* **Assignment**
Every picture is to be removed, and all the data is to be copied exactly.

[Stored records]
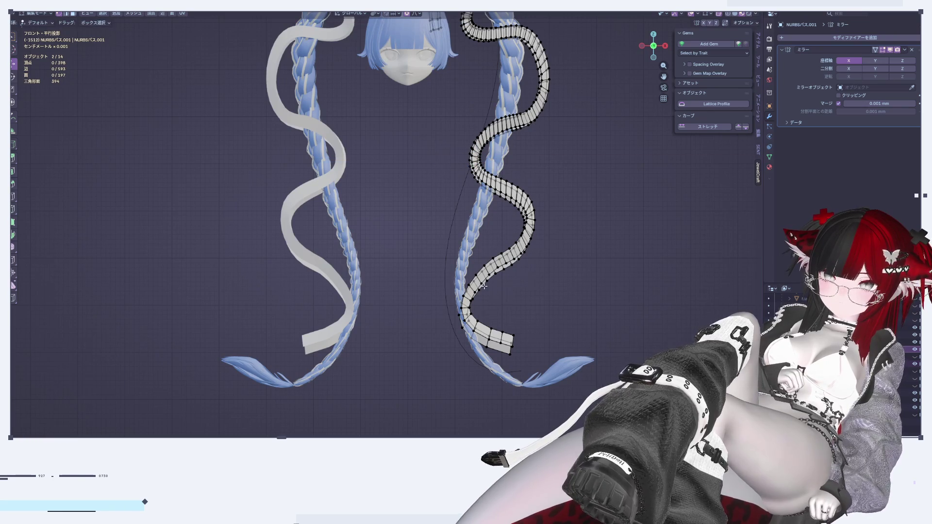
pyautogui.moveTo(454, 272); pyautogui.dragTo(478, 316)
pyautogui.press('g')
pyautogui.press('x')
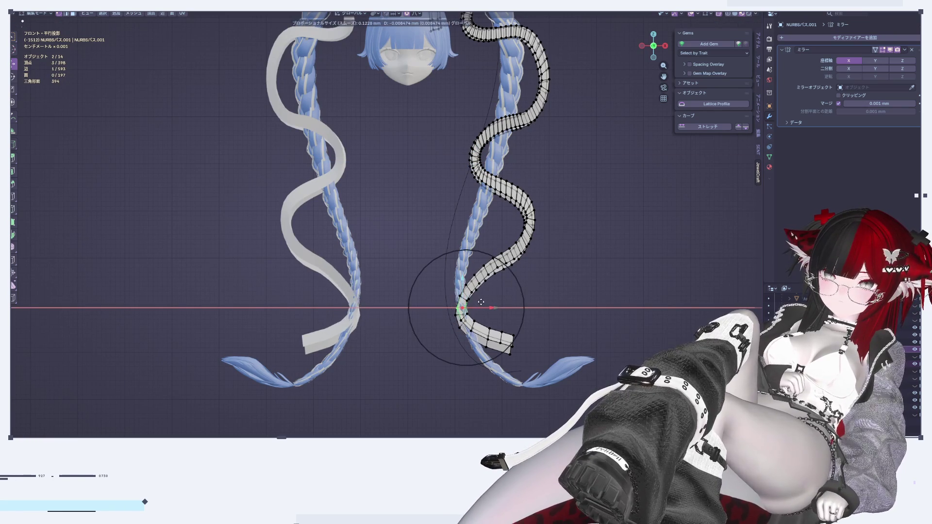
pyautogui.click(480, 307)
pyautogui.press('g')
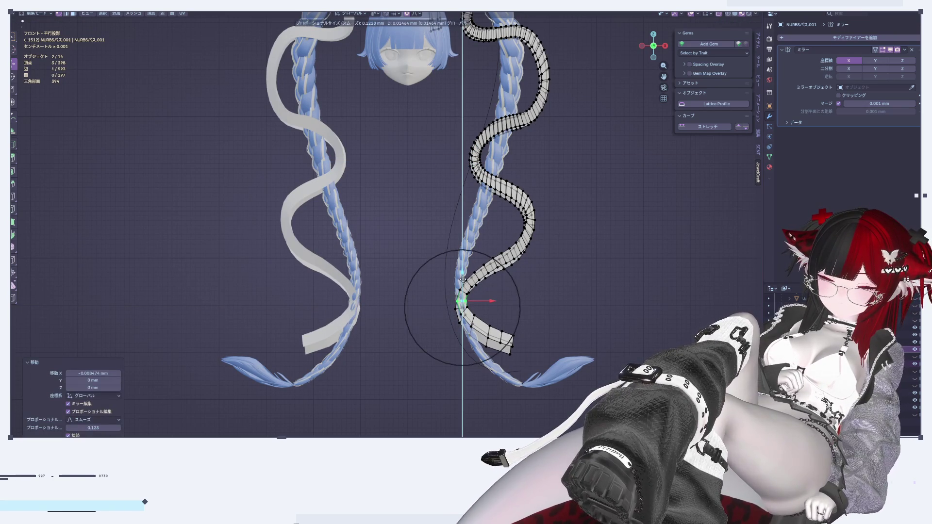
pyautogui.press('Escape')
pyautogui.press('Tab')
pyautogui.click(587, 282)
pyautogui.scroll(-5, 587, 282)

* **Answer section**
pyautogui.moveTo(454, 272); pyautogui.dragTo(478, 316)
pyautogui.press('g')
pyautogui.press('x')
pyautogui.click(480, 307)
pyautogui.press('g')
pyautogui.press('Escape')
pyautogui.press('Tab')
pyautogui.click(587, 282)
pyautogui.scroll(-5, 587, 282)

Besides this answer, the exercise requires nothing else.